• [Quoted passage]:
Author: Divakara Kedlaya, MBBS, Clinical Associate Professor, Department of Physical Medicine and Rehabilitation, Loma Linda University School of Medicine; Medical Director, PM&R and Pain Management, St. Mary Corwin Medical Center, Pueblo, CO
Contributor Information and Disclosures

Updated: Sep 9, 2009

Differential Diagnoses

Alcoholism
Human Immunodeficiency Virus Infection
Leprosy
Neurosyphilis

Other Problems to Be Considered

Acquired nongenetic causes of peripheral neuropathies
Vitamin B-12 deficiency
Thyroid disease
Diabetes mellitus
Vasculitis
Amyloid associated with chronic inflammation
Occult malignancy
Heavy-metal intoxication
Chronic inflammatory demyelinating polyneuropathy
Motor neuropathy with multiple conduction block

Other genetic neuropathies

Familial brachial plexus neuropathy (ie, hereditary neuralgic amyotrophy)
Autosomal recessive genetic disorders, such as Refsum disease or metachromatic leukodystrophy
X-linked recessive genetic disorders, such as adrenomyeloneuropathy or Pelizaeus-Merzbacher disease
Amyloid neuropathies
Hereditary ataxias with neuropathy (eg, Friedreich ataxia)

Blindness, seizures, dementia, and mental retardation are not part of CMT syndrome.

Workup

Laboratory Studies

  • All routine laboratory tests are normal in individuals with Charcot-Marie-Tooth disease.

Imaging Studies

  • In CMT 1A, high-resolution ultrasonography of the median nerve and other peripheral nerves may serve as an adjunct to electrodiagnosis.

Other Tests

  • Special genetic tests are available for some types of CMT disease.
    • CMT 1A - Approximately 70-80% of CMT 1 cases are designated CMT 1A, which is caused by alteration of the PMP-22 gene (chromosome band 17p11). Pulsed field gel electrophoresis and a specialized fluorescent in situ hybridization (FISH) assay are the most reliable genetic tests, but they are not widely available.31 DNA-based testing for the PMP-22 duplication (CMT 1A) is widely available and detects more than 98% of patients with CMT 1A (see Image 2).32 Point mutations in the PMP-22 gene, which cause fewer than 2% of cases of CMT 1A, are identified by this technique.
     
    • CMT 1B - Genetic testing is performed primarily on a research basis, but it is available from a few commercial laboratories. Approximately 5-10% of CMT 1 cases are designated CMT 1B; they are caused by a point mutation in the myelin P0 protein (MPZ) gene (chromosome band 1q22).
    • CMT 1C and CMT 1D - Very rarely, mutations occur in the EGR-2 gene or the LITAF gene, causing CMT 1D and CMT 1C, respectively. Molecular genetic testing is also available clinically for these.
    • The 4 subtypes of CMT 2 are indistinguishable clinically and are distinguished solely on the basis of genetic linkage findings. Relative proportions of CMT 2A, 2B, 2C, and 2D have not yet been determined. The chromosomal loci for CMT 2A, 2B, 2C, 2D, 2E, 2F, 2G, and 2L have been mapped, but the genes have not been identified. Molecular genetic testing is clinically available only for CMT 2A, 2B1, 2E, and 2F.
    • CMT X - Molecular genetic testing of the GJB1 (Cx32) gene detects about 90% of cases. Such testing is clinically available.

Saved data entries

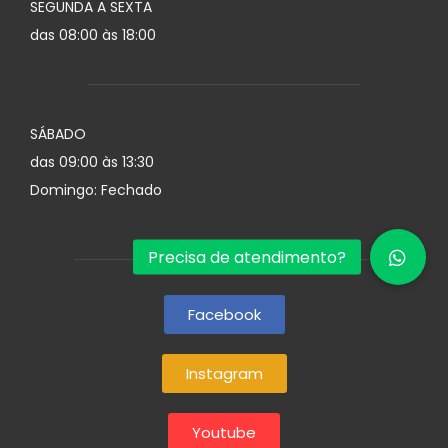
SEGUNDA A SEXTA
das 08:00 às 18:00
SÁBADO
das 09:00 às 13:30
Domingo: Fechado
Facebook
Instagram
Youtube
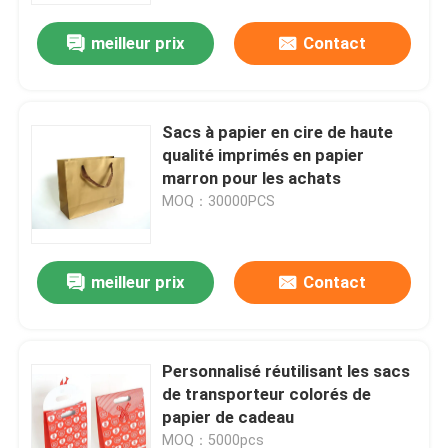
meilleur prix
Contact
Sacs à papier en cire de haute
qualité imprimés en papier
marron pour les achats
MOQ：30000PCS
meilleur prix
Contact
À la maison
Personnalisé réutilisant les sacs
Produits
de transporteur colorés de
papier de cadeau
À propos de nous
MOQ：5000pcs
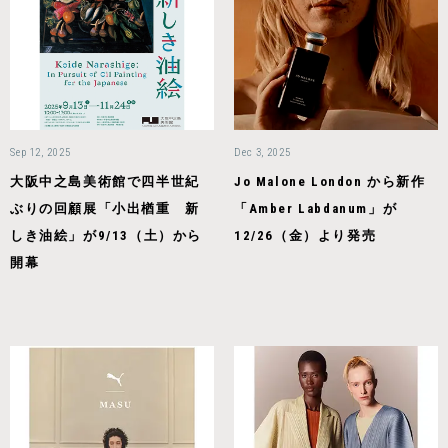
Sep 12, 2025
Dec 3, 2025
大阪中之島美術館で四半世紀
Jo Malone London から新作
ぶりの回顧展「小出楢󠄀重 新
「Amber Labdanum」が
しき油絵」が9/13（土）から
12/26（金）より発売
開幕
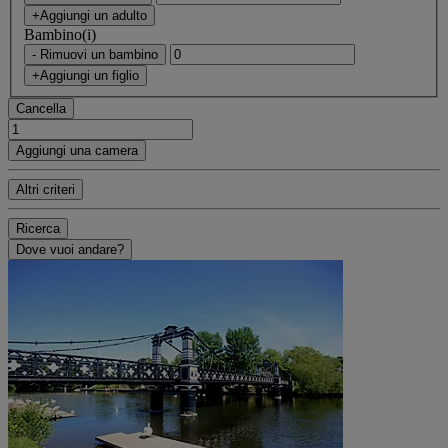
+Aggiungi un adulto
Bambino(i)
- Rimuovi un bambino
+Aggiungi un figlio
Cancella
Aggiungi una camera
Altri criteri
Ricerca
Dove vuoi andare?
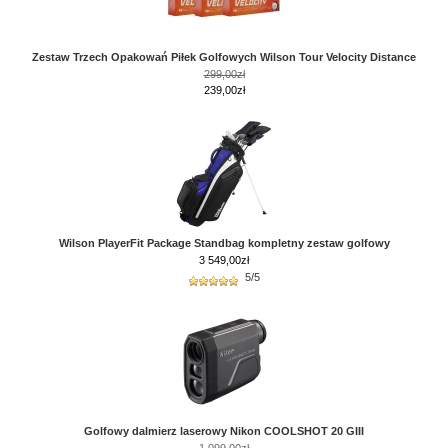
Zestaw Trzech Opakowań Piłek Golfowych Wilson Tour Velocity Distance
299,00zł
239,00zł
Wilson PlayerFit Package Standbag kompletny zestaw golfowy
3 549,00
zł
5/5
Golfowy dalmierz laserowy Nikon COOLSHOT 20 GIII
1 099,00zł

• [Prompt 1]:
Answer these questions from the text on Charcot-Marie-Tooth disease:
(a) Alteration of which gene causes CMT 1A?
(b) What are the results of routine laboratory tests in individuals with Charcot-Marie-Tooth disease?
(c) About what share of CMT X cases does molecular genetic testing of the GJB1 (Cx32) gene detect?
• [Prompt 2]: Carry the text on Charcot-Marie-Tooth disease forward from its final line.

• [Final answer 1]:
(a) The PMP-22 gene (chromosome band 17p11).
(b) All routine laboratory tests are normal.
(c) About 90%.

• [Final answer 2]:
    • Genetic testing currently is not available for other types of CMT disease.
  • Nerve biopsy rarely is indicated for the diagnosis of CMT disease, especially with the availability of genetic testing. Biopsies sometimes are performed in cases of diagnostic dilemmas. Findings vary in different types of CMT disease.
    • In CMT type 1, peripheral nerves contain few myelinated fibers, and intramuscular nerves are surrounded by rich connective tissue and hyperplastic neurilemma. Lengths of myelin are atrophic along the fibers. Concentric hypertrophy of the lamellar sheaths is seen. Onion bulb formation is frequently observed and is made of circumferentially directed Schwann cells and their processes.
    • In CMT type 2, axon loss with wallerian degeneration is generally found.
    • In CMT type 3, or Dejerine-Sottas disease, demyelination with thinning of the myelin sheath is observed.
    • Inflammatory infiltrate, indicating an autoimmune demyelinating process, should not be present.

Procedures

  • Electromyography/nerve conduction study2
    • Perform these studies first if Charcot-Marie-Tooth disease is suggested. Findings vary depending on the type of CMT disease.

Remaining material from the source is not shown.